It’s been a crazy week already for Yealimi Noh, a 17-year-old from California playing in her first LPGA Tour event as a professional, and it could get even crazier over the next two days at the Thornberry Creek LPGA Classic.
With scores of 63 and 65 in the first two rounds, the 2018 U.S. Girls’ Junior Amateur champion is one stroke off the lead at Thornberry Creek at Oneida outside of Green Bay, Wis., and is set to play in the final pairing in Saturday’s third round with tournament leader and World No. 1, Sung Hyun Park, who shot rounds of 65-62.
In contrast to Park, a two-time major winner who is coming off a victory at last week’s LPGA event in Arkansas, Noh is No. 558 in the World Ranking and only got into this week’s event after sharing medalist honors in a Monday qualifier.
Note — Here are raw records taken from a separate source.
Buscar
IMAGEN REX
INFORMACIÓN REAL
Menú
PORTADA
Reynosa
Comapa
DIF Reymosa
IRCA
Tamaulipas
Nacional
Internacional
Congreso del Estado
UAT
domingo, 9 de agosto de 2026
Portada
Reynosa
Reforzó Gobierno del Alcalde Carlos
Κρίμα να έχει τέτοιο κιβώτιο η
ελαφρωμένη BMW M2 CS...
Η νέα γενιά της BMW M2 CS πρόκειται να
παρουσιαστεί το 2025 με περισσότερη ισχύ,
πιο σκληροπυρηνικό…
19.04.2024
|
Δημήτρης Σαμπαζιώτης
Noh, who turned pro last February, has no status on either the LPGA or Symetra Tour. A successful summer of amateur play in 2018—she also won the Girls’ Junior PGA Championship and the Canadian Women’s Amateur—has not yet translated into the professional ranks. She’s unsuccessfully attempted other Monday qualifiers and twice competed on sponsor’s exemptions on the Symetra Tour. She also recently competed in the Korea Women’s Open, where she finished 31st.
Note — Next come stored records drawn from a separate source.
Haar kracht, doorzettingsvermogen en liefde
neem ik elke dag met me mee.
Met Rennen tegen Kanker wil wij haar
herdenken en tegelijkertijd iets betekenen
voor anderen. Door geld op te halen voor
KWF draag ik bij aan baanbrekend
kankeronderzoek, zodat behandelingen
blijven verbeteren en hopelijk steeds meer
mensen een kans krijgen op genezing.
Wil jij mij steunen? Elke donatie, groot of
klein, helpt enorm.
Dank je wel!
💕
“Beginning of the year, I was really struggling just adjusting to pro life,” Noh said. “Not having anything to play, I was like really struggling … but to come back and work hard and just finally play is really good.”
Twice Noh has competed in LPGA events as an amateur, finishing T-46 at the 2018 CP Women’s Open and T-59 at the 2018 LPGA KEB Hana Bank Championship.
Only twice in LPGA history has a Monday qualifier gone on to win a tournament: Laurel Kean in 2000 at the State Farm LPGA Classic and Brooke Henderson in 2015 at the Cambia Portland LPGA Classic.
Noh finished her first two rounds at 16-under 128 while playing in the same threesome as amateur Presley Cornelius. The 20-year-old is an intriguing story herself as she is a member of the Oneida Indian nation in Wisconsin, learned golf as a junior at Thornberry Creek and received a sponsor’s exemption to become the first Oneida native to compete in the LPGA event. But playing in the professional event proved to be a challenge, as Cornelius shot 96-103, hitting just eight of 36 fairways.
“No matter who I play with and how they’re playing, anything, I just don’t want to think about anything else,” said Noh after finishing 71 strokes better Cornelius over 36 holes. “Just focus on my score and my game. I don’t want to think too much.”
That will be good advice on Saturday when paired with Park.